The issue turned on which law governed the perfecting of liens. This was a crucial decision as the Court determined that Article 9 of Florida’s Uniform Commercial Code applied based on §679.1091 Fla. Stat. (2008) and NOT §701.02 (the recording statute) The Court did not assume that the lien to be perfected was the mortgage. Article 9 of the UCC is said to apply to assignments even if the note was originally secured by a real property mortgage. To illustrate this concept consider the following scenario:

  • O borrows $10,000 from M and secures its repayment obligation, evidenced by a promissory note, by granting to M a mortgage on O’s land. [Article 9] does not apply to the creation of the real-property mortgage. However, if M sells the promissory note to X or gives a security interest in the note to secure M’s own obligation to X, [Article 9] applies to the security interest thereby created in favor of X. The security interest in the promissory note is covered by [Article 9] even though the note is secured by a real-property mortgage.

III. Promissory Note Is The Key!

The Court’s decision reminds readers that the promissory note is the operative, primary document in the loan transaction. The security interest (mortgage) is but “incident to the debt” merely providing security for the debt. When a note is transferred even without an assignment of mortgage, the mortgage follows the note.

The promissory note is perfected by taking possession of the note. Possession effectively places everyone else on notice of the possessor’s interest. §679.3131(1) Fla. Stat. (2008). Here is a break down of the case leading up to the decision:

May 2006 The mortgage was recorded.
June 30, 2006 HSBC takes possession of one of the promissory notes, specially endorsed by HSBC.
August 8, 2006 LaSalle Bank obtains possession of the second promissory note which also contained special endorsements.
2008 Borrower DEFAULTS
April 24, 2009 HSBC records its mortgage assignment.
June 5, 2009 LaSalle Bank obtained an assignment of mortgage stating it was effective January 2, 2009
August 12, 2009 LaSalle Bank records its assignment of mortgage.

Thus, HSBC’s possession of one of the promissory notes before LaSalle Bank’s assignment meant that HSBC perfected its security interest in that note and thus the mortgage by mere possession. “Perfecting” can be understood as the process of clearing all prior claims on a title to allow for its sale or assignment. LaSalle could not perfect an interest in that note as HSBC had possession of the note. LaSalle’s possession of the second note after HSBC had possession of the first note prevented LaSalle from perfecting an interest in the mortgage. Thus the court made a key distinction, almost to remind lawyers, judges and consumers that recording statute (§701.02 “First in time, first in right) does not apply to subsequent assignees of a mortgage.
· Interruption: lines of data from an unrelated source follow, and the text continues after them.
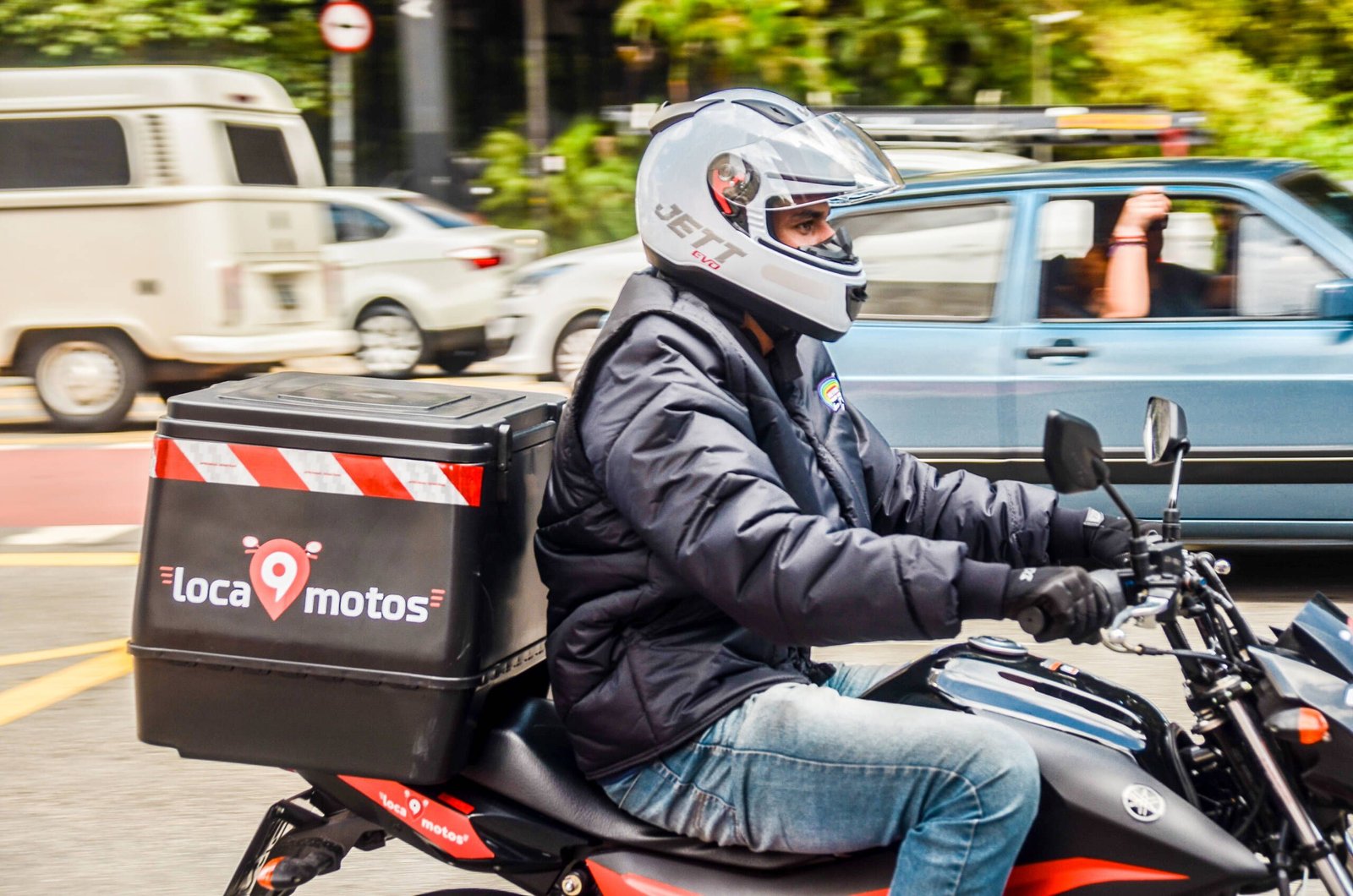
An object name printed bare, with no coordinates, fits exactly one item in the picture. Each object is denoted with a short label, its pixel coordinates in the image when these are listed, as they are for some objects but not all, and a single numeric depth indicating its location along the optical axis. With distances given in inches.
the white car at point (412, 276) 524.7
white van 461.4
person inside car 246.8
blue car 240.5
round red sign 556.4
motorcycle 88.0
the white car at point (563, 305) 465.7
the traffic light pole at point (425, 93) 592.1
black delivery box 97.0
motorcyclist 89.4
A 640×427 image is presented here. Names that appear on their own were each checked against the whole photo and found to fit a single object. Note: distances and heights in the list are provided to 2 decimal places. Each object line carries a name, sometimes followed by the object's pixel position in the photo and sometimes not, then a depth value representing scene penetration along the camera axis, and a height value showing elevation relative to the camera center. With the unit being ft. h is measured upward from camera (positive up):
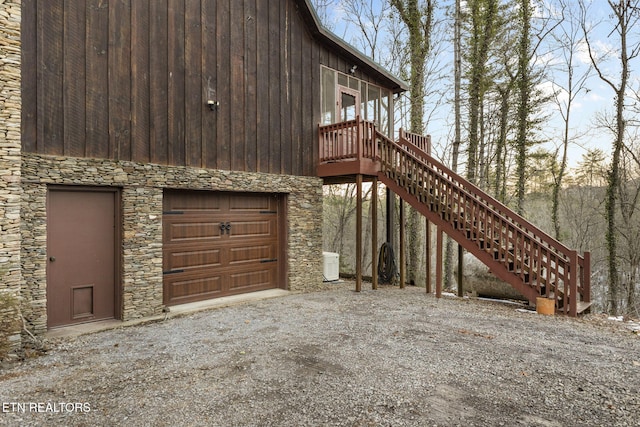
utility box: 29.66 -4.49
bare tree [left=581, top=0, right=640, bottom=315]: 34.32 +9.88
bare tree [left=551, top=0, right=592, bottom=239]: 39.75 +15.94
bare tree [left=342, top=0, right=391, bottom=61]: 47.96 +27.00
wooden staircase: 18.74 -0.58
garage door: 20.40 -1.92
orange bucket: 18.52 -4.88
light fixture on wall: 20.77 +6.51
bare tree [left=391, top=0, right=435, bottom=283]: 40.81 +20.41
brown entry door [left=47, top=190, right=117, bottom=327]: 15.76 -1.98
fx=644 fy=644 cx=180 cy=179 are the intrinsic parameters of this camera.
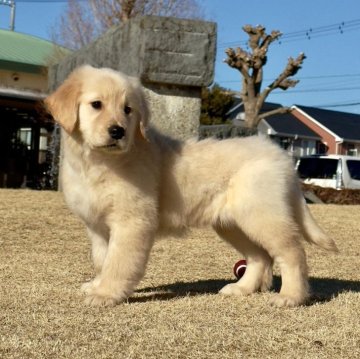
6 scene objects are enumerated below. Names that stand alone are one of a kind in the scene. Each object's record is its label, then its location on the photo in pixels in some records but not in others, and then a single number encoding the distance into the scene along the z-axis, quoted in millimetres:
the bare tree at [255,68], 20266
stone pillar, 8469
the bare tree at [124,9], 23438
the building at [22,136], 17422
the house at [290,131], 44250
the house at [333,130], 46281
With no recording requirement, the analysis shifts to the UCC “priority scheme” which takes into account perfection of security interests, thus HSBC’s possession of a note before LaSalle, perfects the priority in HSBC. More issues arise as to who bears the risk of loss in cases like these. From this decision it appears that the lender that obtains possession last (the second bank) loses.

IV. Conclusion

The decision reinforces the significance of identifying “the note holder” for Homeowner’s Associations and Condominium Associations, and further that the UCC’s concepts must be considered whenever a promissory note is involved. The decision clarifies some issues but will continue the difficulty experienced by associations of finding who the holder of a mortgage is, because assignments do not necessarily have to be recorded if the mortgage follows the note. For this reason it is crucial that Associations continue to seek assistance in order to locate the actual note holder, before spending thousands on a property with unknown interests.

This article is solely a partial explanation of all the issues related to the topic of this newsletter, and is not to be considered legal advice. The association should consult with its legal counsel to obtain explanations of all issues addressed herein and determine what procedures will most benefit your association.